Peg Bracken: The Revolution Will Not Be Cooked!

cover of the "I Hate to Cook Book"--a stylized drawing of a woman with a chef's hatThe I Hate To Cook Book has been re-released! Peg Bracken was an innovator back in 1960 when she published a book as revolutionary as The Feminine Mystique, which came three years later.

“We don’t get our creative kicks from adding an egg, we get them from painting pictures or bathrooms, or potting geraniums or babies, or writing stories or amendments, or, possibly, engaging in some interesting type of psycho-neurochemical research like seeing if, perhaps, we can replace colloids with sulphates. And we simply love ready-mixes.”

The Times piece notes that:

She shopped the manuscript around to six male publishers, saw them each reject it and then found a female editor at Harcourt, Brace who loved it.

And then this very telling revelations, from a publishing executive (emphasis mine):

“In certain parts of the country, the sustainable food movement books are very popular,” said Patricia Bostelman, the vice president for marketing at Barnes & Noble. “In reality,” she added, “we are selling a number of cookbooks that indicate that people are not eating that way universally.”

INTERESTING.

Of course this doesn’t mean we hate cooking. Nor did Peg Bracken. But the idea that it’s a surefire path to self-fulfillment, especially for women, is a notion we will always challenge.

7 thoughts on “Peg Bracken: The Revolution Will Not Be Cooked!

  1. Wait – this cookbook is basically what Sandra Lee does now, right?

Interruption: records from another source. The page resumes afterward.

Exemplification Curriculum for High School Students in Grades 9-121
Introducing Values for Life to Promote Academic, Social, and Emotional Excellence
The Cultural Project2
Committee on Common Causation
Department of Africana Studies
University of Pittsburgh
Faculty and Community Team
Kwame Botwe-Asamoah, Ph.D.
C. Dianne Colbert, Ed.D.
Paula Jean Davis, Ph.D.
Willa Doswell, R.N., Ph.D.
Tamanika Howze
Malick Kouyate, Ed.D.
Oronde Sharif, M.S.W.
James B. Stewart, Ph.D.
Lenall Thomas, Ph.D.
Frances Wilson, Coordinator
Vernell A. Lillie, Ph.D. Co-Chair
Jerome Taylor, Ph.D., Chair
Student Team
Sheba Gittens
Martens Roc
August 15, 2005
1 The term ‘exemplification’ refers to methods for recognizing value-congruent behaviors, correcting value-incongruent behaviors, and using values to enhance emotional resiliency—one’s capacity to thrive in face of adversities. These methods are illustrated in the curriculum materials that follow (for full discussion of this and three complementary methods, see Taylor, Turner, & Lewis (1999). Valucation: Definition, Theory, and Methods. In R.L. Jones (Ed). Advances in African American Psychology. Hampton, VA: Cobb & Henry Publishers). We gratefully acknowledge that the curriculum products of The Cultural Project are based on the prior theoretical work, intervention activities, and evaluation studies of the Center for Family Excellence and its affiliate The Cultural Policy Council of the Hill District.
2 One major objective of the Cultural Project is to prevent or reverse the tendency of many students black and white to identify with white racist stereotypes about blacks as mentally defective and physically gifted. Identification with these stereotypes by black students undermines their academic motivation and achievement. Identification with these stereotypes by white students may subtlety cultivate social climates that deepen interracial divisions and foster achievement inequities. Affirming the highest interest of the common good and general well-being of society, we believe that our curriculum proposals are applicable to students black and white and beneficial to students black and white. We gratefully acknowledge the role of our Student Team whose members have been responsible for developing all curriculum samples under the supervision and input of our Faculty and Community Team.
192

    I’m not pro-processed foods at all, mainly because I’m suspicious of the cancer-link (among a gazillion other health problems) & well, because I can’t eat ’em, but hot damn if people wanna eat it, fine. Who am I to judge, I usually drink dinner anyway. 🙂

  2. Cancer link? What are you talking about?

    I live on packaged foods. If it wasn’t for canned beans, Amy’s, and ramen, I’d be dead. Or reeeeeallllly sick of lentils.

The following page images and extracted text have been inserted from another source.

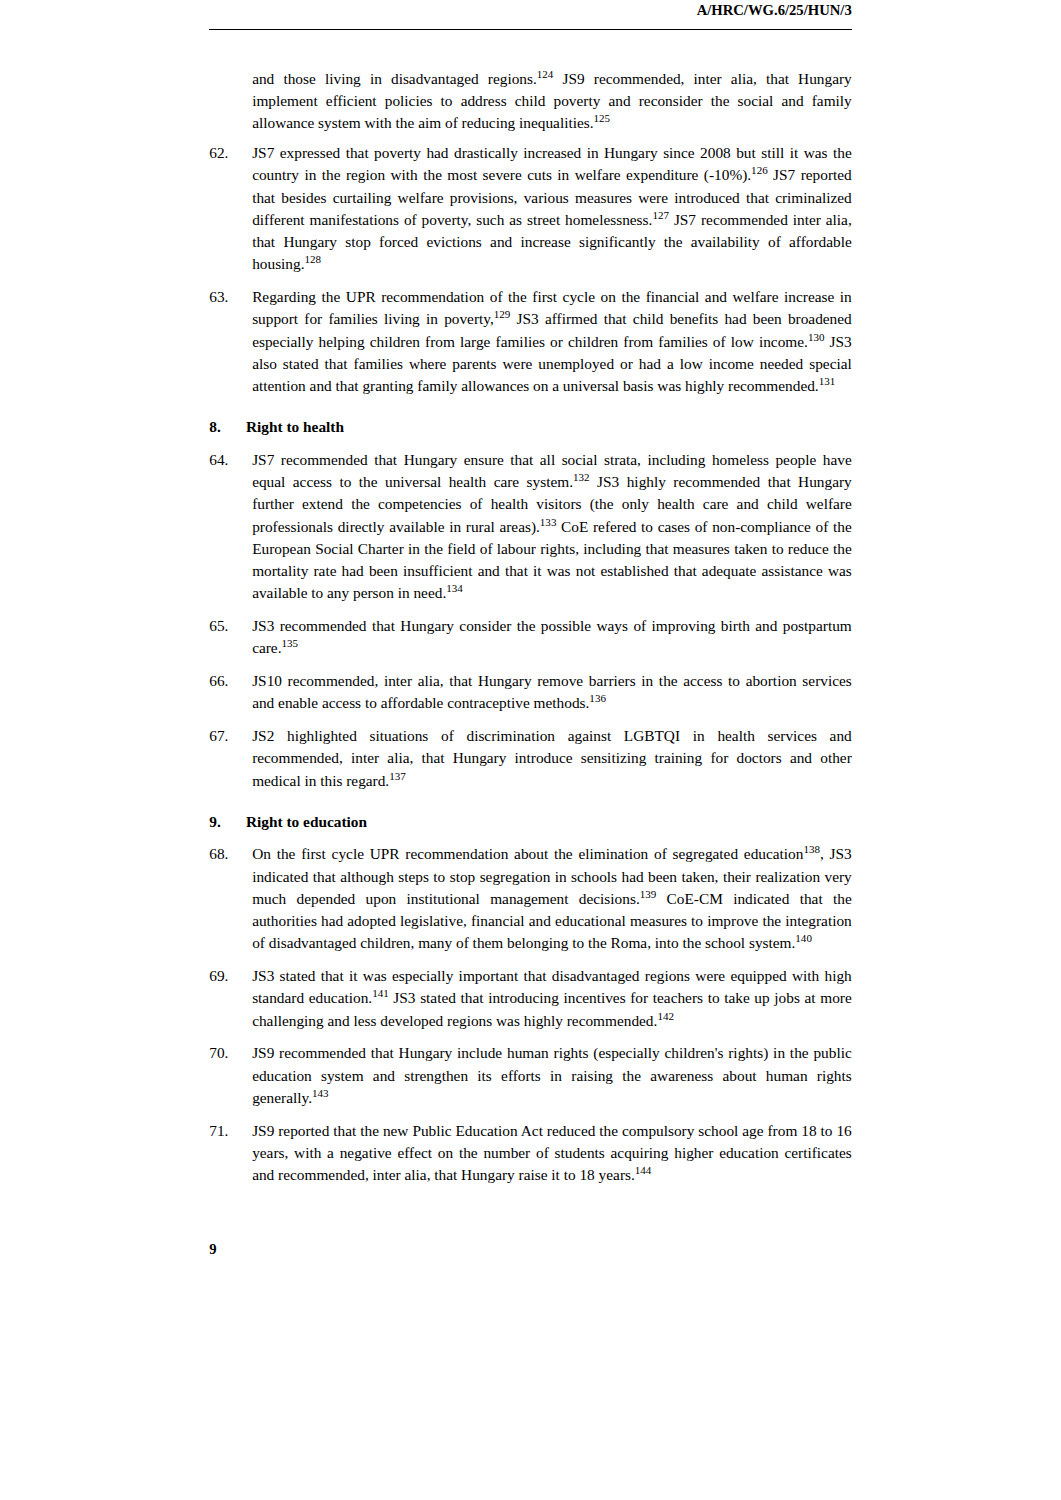A/HRC/WG.6/25/HUN/3
and those living in disadvantaged regions.124 JS9 recommended, inter alia, that Hungary implement efficient policies to address child poverty and reconsider the social and family allowance system with the aim of reducing inequalities.125
62.
JS7 expressed that poverty had drastically increased in Hungary since 2008 but still it was the country in the region with the most severe cuts in welfare expenditure (-10%).126 JS7 reported that besides curtailing welfare provisions, various measures were introduced that criminalized different manifestations of poverty, such as street homelessness.127 JS7 recommended inter alia, that Hungary stop forced evictions and increase significantly the availability of affordable housing.128
63.
Regarding the UPR recommendation of the first cycle on the financial and welfare increase in support for families living in poverty,129 JS3 affirmed that child benefits had been broadened especially helping children from large families or children from families of low income.130 JS3 also stated that families where parents were unemployed or had a low income needed special attention and that granting family allowances on a universal basis was highly recommended.131
8. Right to health
64.
JS7 recommended that Hungary ensure that all social strata, including homeless people have equal access to the universal health care system.132 JS3 highly recommended that Hungary further extend the competencies of health visitors (the only health care and child welfare professionals directly available in rural areas).133 CoE refered to cases of non-compliance of the European Social Charter in the field of labour rights, including that measures taken to reduce the mortality rate had been insufficient and that it was not established that adequate assistance was available to any person in need.134
65.
JS3 recommended that Hungary consider the possible ways of improving birth and postpartum care.135
66.
JS10 recommended, inter alia, that Hungary remove barriers in the access to abortion services and enable access to affordable contraceptive methods.136
67.
JS2 highlighted situations of discrimination against LGBTQI in health services and recommended, inter alia, that Hungary introduce sensitizing training for doctors and other medical in this regard.137
9. Right to education
68.
On the first cycle UPR recommendation about the elimination of segregated education138, JS3 indicated that although steps to stop segregation in schools had been taken, their realization very much depended upon institutional management decisions.139 CoE-CM indicated that the authorities had adopted legislative, financial and educational measures to improve the integration of disadvantaged children, many of them belonging to the Roma, into the school system.140
69.
JS3 stated that it was especially important that disadvantaged regions were equipped with high standard education.141 JS3 stated that introducing incentives for teachers to take up jobs at more challenging and less developed regions was highly recommended.142
70.
JS9 recommended that Hungary include human rights (especially children's rights) in the public education system and strengthen its efforts in raising the awareness about human rights generally.143
71.
JS9 reported that the new Public Education Act reduced the compulsory school age from 18 to 16 years, with a negative effect on the number of students acquiring higher education certificates and recommended, inter alia, that Hungary raise it to 18 years.144
9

    1. Also, canned goods are raging high in sodium. And no, not Amy’s or modern canned goods – I’m talking about what’s in this new/old cookbook, like “cream soup” or what have you. It’s terrible for you.

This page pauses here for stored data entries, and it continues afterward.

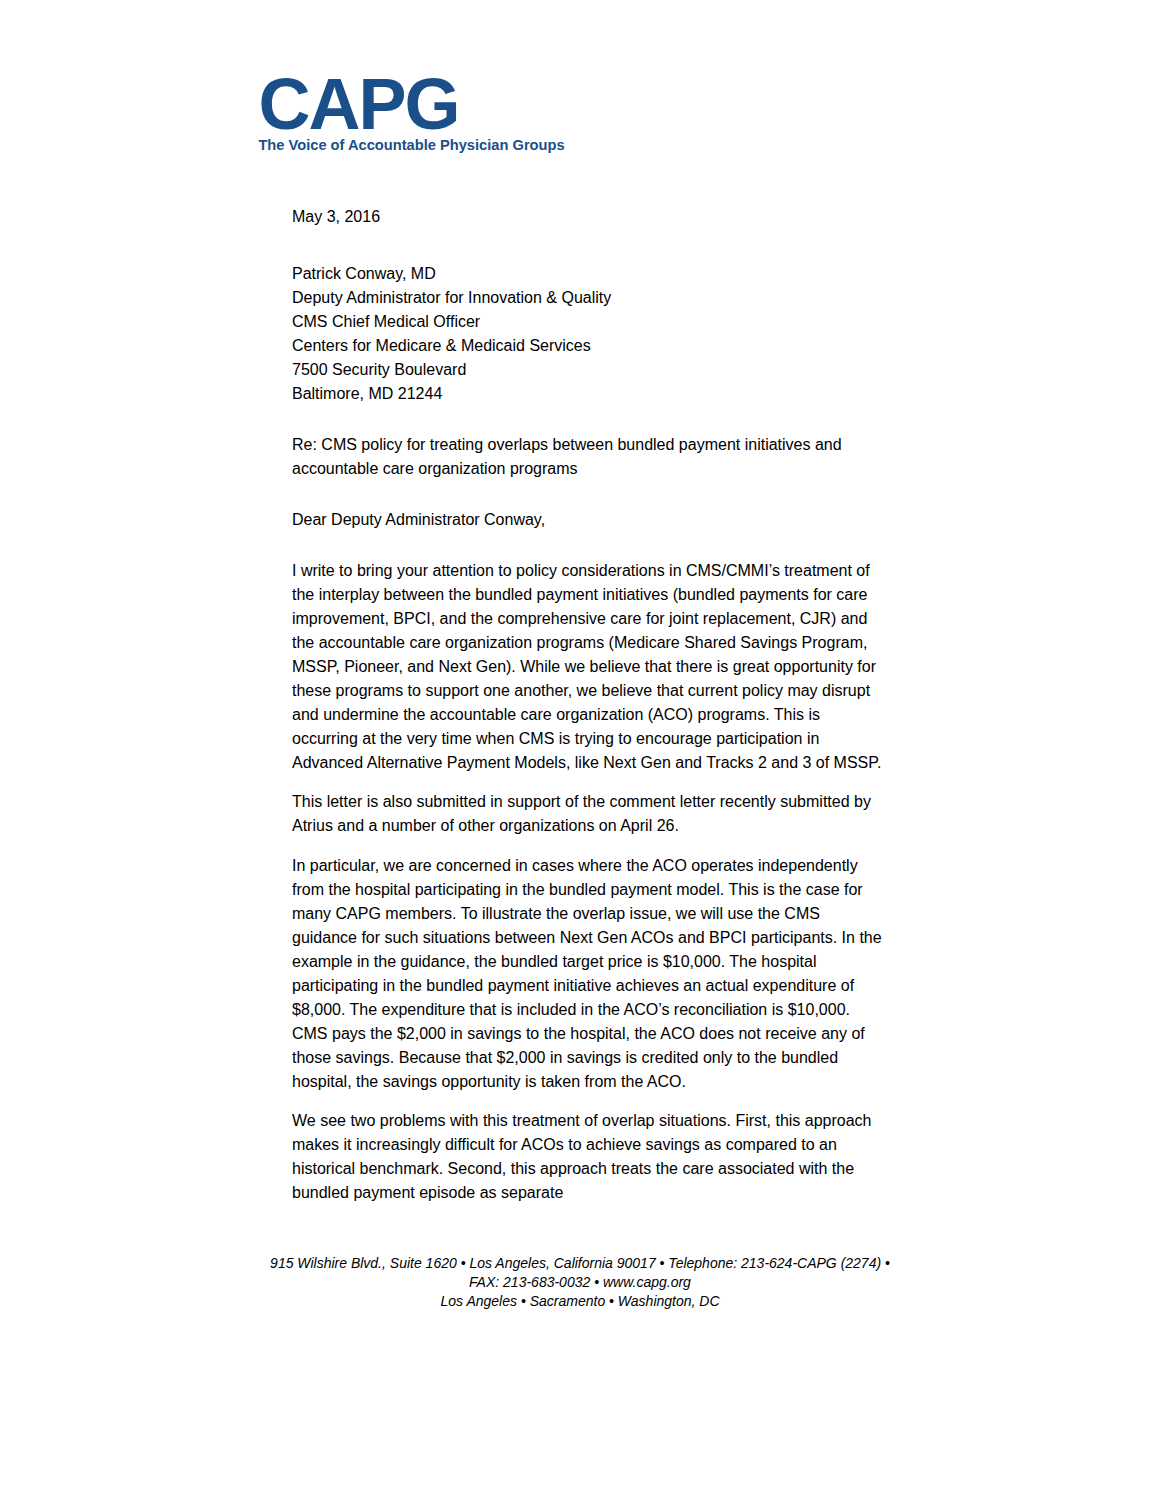CAPG The Voice of Accountable Physician Groups
May 3, 2016
Patrick Conway, MD Deputy Administrator for Innovation & Quality CMS Chief Medical Officer Centers for Medicare & Medicaid Services 7500 Security Boulevard Baltimore, MD 21244
Re: CMS policy for treating overlaps between bundled payment initiatives and accountable care organization programs
Dear Deputy Administrator Conway,
I write to bring your attention to policy considerations in CMS/CMMI’s treatment of the interplay between the bundled payment initiatives (bundled payments for care improvement, BPCI, and the comprehensive care for joint replacement, CJR) and the accountable care organization programs (Medicare Shared Savings Program, MSSP, Pioneer, and Next Gen). While we believe that there is great opportunity for these programs to support one another, we believe that current policy may disrupt and undermine the accountable care organization (ACO) programs. This is occurring at the very time when CMS is trying to encourage participation in Advanced Alternative Payment Models, like Next Gen and Tracks 2 and 3 of MSSP.
This letter is also submitted in support of the comment letter recently submitted by Atrius and a number of other organizations on April 26.
In particular, we are concerned in cases where the ACO operates independently from the hospital participating in the bundled payment model. This is the case for many CAPG members. To illustrate the overlap issue, we will use the CMS guidance for such situations between Next Gen ACOs and BPCI participants. In the example in the guidance, the bundled target price is $10,000. The hospital participating in the bundled payment initiative achieves an actual expenditure of $8,000. The expenditure that is included in the ACO’s reconciliation is $10,000. CMS pays the $2,000 in savings to the hospital, the ACO does not receive any of those savings. Because that $2,000 in savings is credited only to the bundled hospital, the savings opportunity is taken from the ACO.
We see two problems with this treatment of overlap situations. First, this approach makes it increasingly difficult for ACOs to achieve savings as compared to an historical benchmark. Second, this approach treats the care associated with the bundled payment episode as separate
915 Wilshire Blvd., Suite 1620 • Los Angeles, California 90017 • Telephone: 213-624-CAPG (2274) • FAX: 213-683-0032 • www.capg.org Los Angeles • Sacramento • Washington, DC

      1. This really doesn’t matter though, because I like to cook. I do want to frame that cover, though.

        1. Well processed meats are disgusting but there’s lots of packaged food that is preservative free and not necessarily high in sodium is all I’m saying. DON’T YUCK MY YUM.

  3. One of the first things I learned to cook was from this book — there’s a chicken baked with sherry, mushrooms and artichoke hearts that I remember as absolutely delicious. Plus, the prose is hilarious. My mother had a copy, wonder if she still does?